On a more general note, O’Hara and Svenson look at the work undertaken by Hope Not Hate and highlight the modern phenomenon of “clicktivism”. This comprises various activities undertaken in the virtual world such as online petitions and their conclusion is that such work does not achieve much. Perhaps there is a lesson there for groups across the political spectrum? The article also looks at the various projects undertaken by Hope Not Hate in the real world and gives a serious and in-depth analysis of it. Again, it is up to the reader to decide whether or not this work has been effective, but it is hard not to conclude that a lot of money has been spent with not a lot in the way of results in return.
There are a number of shorter, but nonetheless very informative articles in this issue, of which we will mention but one. In Not Over Till It’s Over: The BNP and the 2012 Local Elections, Larry O’Hara gives his rather perceptive analysis of the BNP’s electoral performance in that poll. His debunking of the conventional left mantra that the BNP is finished, bust, etc. can, in light of more recent developments, be seen as somewhat prescient and places him above the less sophisticated analysis of those writers on the left who based their predictions of oblivion for the BNP more on wishful thinking than actual facts.
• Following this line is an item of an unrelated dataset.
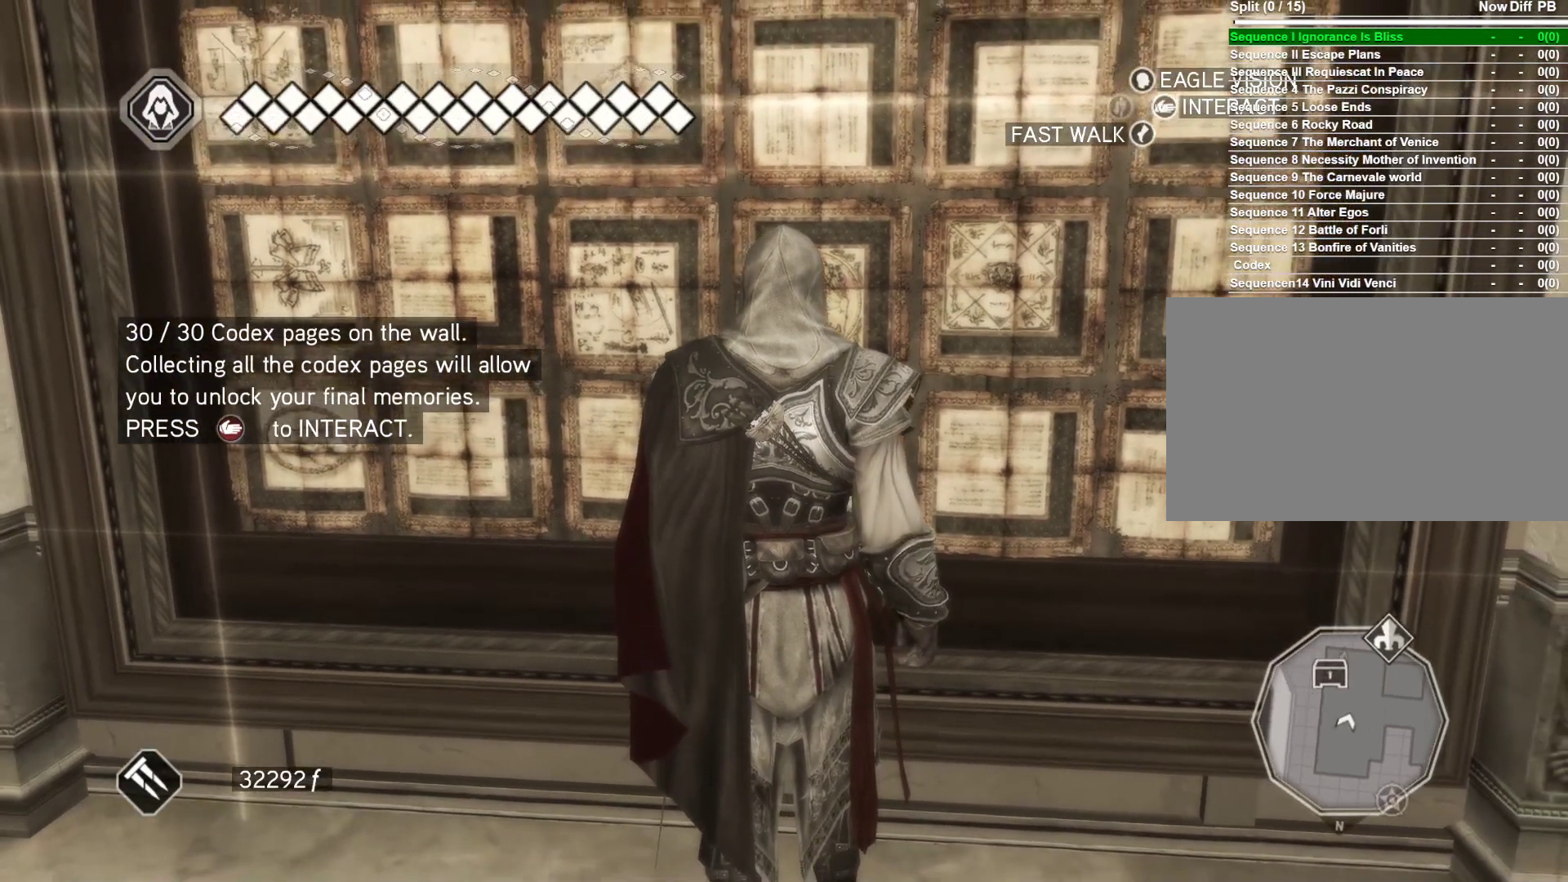
{"keys": ["e"], "mouse": [], "mouse_move": "still", "events": [[433, "e", "down"]]}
Finishing with an update section on stories carried in previous issues and at a total of eighty-seven pages, issue ten of Notes From The Borderland is a considerable read. Whilst the writers do not make any secret of their own political leanings, they manage in the main to avoid being tendentious and thus make the journal readable to a wider audience that does not necessarily share their views. This reviewer would recommend picking-up a copy by mail or ordering online.